Low voter turnout plagues midterms

AP Photo. Election official Britt Munnell (right) checks in Penn State student Emilee Ehret before she votes in the HUB building on Election Day in State College, Pa.

AP Photo. Election official Britt Munnell (right) checks in Penn State student Emilee Ehret before she votes in the HUB building on Election Day in State College, Pa.

By Brandon Addeo | The Duquesne Duke

The number of ballots cast on Election Day Tuesday in Allegheny County was approximately 75,000 less than the number in 2010.

According to statistics from the Allegheny County elections department, less than 355,000 votes were recorded in Allegheny County in the election that saw Democrat Tom Wolf triumph over Republican incumbent Tom Corbett.

Low voter turnout in midterm elections is not uncommon. There are currently more than 880,000 registered voters in Allegheny County. Approximately 40 percent of those voted in Tuesday’s election.
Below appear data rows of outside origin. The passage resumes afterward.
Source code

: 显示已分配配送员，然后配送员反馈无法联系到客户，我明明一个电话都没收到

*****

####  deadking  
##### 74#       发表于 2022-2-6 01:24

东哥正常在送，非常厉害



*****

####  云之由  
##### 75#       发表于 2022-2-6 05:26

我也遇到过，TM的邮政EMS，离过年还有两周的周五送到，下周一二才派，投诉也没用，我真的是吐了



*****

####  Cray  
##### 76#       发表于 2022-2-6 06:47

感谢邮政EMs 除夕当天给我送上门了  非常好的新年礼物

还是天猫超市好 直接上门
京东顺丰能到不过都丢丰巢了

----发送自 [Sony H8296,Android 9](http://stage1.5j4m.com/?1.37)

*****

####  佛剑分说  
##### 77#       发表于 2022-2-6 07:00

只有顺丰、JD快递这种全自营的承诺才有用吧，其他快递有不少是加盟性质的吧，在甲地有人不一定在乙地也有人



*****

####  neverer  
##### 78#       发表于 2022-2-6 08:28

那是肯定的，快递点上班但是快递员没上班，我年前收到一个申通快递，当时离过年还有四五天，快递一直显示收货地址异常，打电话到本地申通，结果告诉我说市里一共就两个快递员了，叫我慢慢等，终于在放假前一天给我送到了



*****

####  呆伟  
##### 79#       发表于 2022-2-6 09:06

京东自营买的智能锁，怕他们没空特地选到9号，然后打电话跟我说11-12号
Patricia Dunham, chair of Duquesne’s political science department, said it is important to vote in midterm elections because the results “impact our lives.”

“Policies will get passed or gridlock will continue,” Dunham said.

Sophomore sports marketing major Ashton Salopek said she did not vote because she felt she was not informed enough about politics to vote, but acknowledged that voting is “vital to society.”

“[Voting] is our right to choose who we want to lead us,” Salopek said. “So it’s very important.”

In the 2010 midterm elections, 427,318 people voted in Allegheny County, according to the Atlas of U.S. Presidential Elections. More than 450,000 voted in the 2006 midterms.

When Barack Obama won the presidency in 2012, more than 620,000 Allegheny County residents cast a ballot.

Statistics from the Center for Information & Research on Civic Learning and Engagement showed that 13 percent of people ages 18-29 voted in Tuesday’s election, a one percent increase from the 2010 midterms.

Dunham said the current generation of college students seeks to play a role in politics.

“I think they’re about as concerned [with politics] as previous generations,” Dunham said.

Students in the current generation are more interested in political volunteerism, as opposed to the more provocative methods of protesting and civil disobedience used by previous generations, according to Dunham.

Junior public relations major Thomas Hustava said he did not vote because he did not have the time to.

Hustava said Americans should exercise their right to vote.

“We have the privilege to do that in this country and we should be able to take advantage of that,” Hustava said.

College students participate more in presidential elections. A study by the Fair Elections Legal Network found that in the 2008 presidential election, 87 percent of students age 18-24 who were registered to vote cast ballots.

Freshman music therapy major Emma Weihe voted absentee for her home state of Ohio.

“I feel that it’s a big rite of passage,” Weihe said. “You are an adult when you get to vote.”

Weihe said students should be more concerned with politics.

“We are going to be controlling our country and I think that we should have a say in our own government,” Weihe said. “The more students who vote, the more we can make a difference.”